WHAT TO PRODUCE - Convert the following lines into a JSON array of strings, with one string per line and no entries for blank lines.

PROVIDED DATA -
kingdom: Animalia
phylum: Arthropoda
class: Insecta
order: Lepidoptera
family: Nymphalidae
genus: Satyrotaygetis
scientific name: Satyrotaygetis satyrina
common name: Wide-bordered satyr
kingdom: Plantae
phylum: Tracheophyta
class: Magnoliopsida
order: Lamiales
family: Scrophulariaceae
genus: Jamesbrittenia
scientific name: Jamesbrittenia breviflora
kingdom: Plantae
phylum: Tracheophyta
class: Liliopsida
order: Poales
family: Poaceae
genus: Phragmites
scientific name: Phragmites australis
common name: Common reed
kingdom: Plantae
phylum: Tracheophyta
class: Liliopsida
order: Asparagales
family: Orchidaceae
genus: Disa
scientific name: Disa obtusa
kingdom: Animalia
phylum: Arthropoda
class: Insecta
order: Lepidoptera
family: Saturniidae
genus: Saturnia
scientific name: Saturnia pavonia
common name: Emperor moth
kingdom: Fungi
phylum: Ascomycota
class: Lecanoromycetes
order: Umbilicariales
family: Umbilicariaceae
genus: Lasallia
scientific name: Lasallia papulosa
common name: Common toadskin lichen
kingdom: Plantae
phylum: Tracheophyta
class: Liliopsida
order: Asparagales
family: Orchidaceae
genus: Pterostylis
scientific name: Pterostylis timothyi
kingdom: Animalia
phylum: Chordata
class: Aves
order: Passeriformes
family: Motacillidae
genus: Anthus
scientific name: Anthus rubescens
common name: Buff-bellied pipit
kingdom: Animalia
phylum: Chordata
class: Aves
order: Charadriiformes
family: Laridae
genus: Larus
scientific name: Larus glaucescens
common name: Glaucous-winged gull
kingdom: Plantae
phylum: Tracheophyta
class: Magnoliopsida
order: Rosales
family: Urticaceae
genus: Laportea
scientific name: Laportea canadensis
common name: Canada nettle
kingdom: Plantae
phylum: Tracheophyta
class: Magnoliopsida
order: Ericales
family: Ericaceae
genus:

COMPLETE OUTPUT -
[
  "kingdom: Animalia",
  "phylum: Arthropoda",
  "class: Insecta",
  "order: Lepidoptera",
  "family: Nymphalidae",
  "genus: Satyrotaygetis",
  "scientific name: Satyrotaygetis satyrina",
  "common name: Wide-bordered satyr",
  "kingdom: Plantae",
  "phylum: Tracheophyta",
  "class: Magnoliopsida",
  "order: Lamiales",
  "family: Scrophulariaceae",
  "genus: Jamesbrittenia",
  "scientific name: Jamesbrittenia breviflora",
  "kingdom: Plantae",
  "phylum: Tracheophyta",
  "class: Liliopsida",
  "order: Poales",
  "family: Poaceae",
  "genus: Phragmites",
  "scientific name: Phragmites australis",
  "common name: Common reed",
  "kingdom: Plantae",
  "phylum: Tracheophyta",
  "class: Liliopsida",
  "order: Asparagales",
  "family: Orchidaceae",
  "genus: Disa",
  "scientific name: Disa obtusa",
  "kingdom: Animalia",
  "phylum: Arthropoda",
  "class: Insecta",
  "order: Lepidoptera",
  "family: Saturniidae",
  "genus: Saturnia",
  "scientific name: Saturnia pavonia",
  "common name: Emperor moth",
  "kingdom: Fungi",
  "phylum: Ascomycota",
  "class: Lecanoromycetes",
  "order: Umbilicariales",
  "family: Umbilicariaceae",
  "genus: Lasallia",
  "scientific name: Lasallia papulosa",
  "common name: Common toadskin lichen",
  "kingdom: Plantae",
  "phylum: Tracheophyta",
  "class: Liliopsida",
  "order: Asparagales",
  "family: Orchidaceae",
  "genus: Pterostylis",
  "scientific name: Pterostylis timothyi",
  "kingdom: Animalia",
  "phylum: Chordata",
  "class: Aves",
  "order: Passeriformes",
  "family: Motacillidae",
  "genus: Anthus",
  "scientific name: Anthus rubescens",
  "common name: Buff-bellied pipit",
  "kingdom: Animalia",
  "phylum: Chordata",
  "class: Aves",
  "order: Charadriiformes",
  "family: Laridae",
  "genus: Larus",
  "scientific name: Larus glaucescens",
  "common name: Glaucous-winged gull",
  "kingdom: Plantae",
  "phylum: Tracheophyta",
  "class: Magnoliopsida",
  "order: Rosales",
  "family: Urticaceae",
  "genus: Laportea",
  "scientific name: Laportea canadensis",
  "common name: Canada nettle",
  "kingdom: Plantae",
  "phylum: Tracheophyta",
  "class: Magnoliopsida",
  "order: Ericales",
  "family: Ericaceae",
  "genus:"
]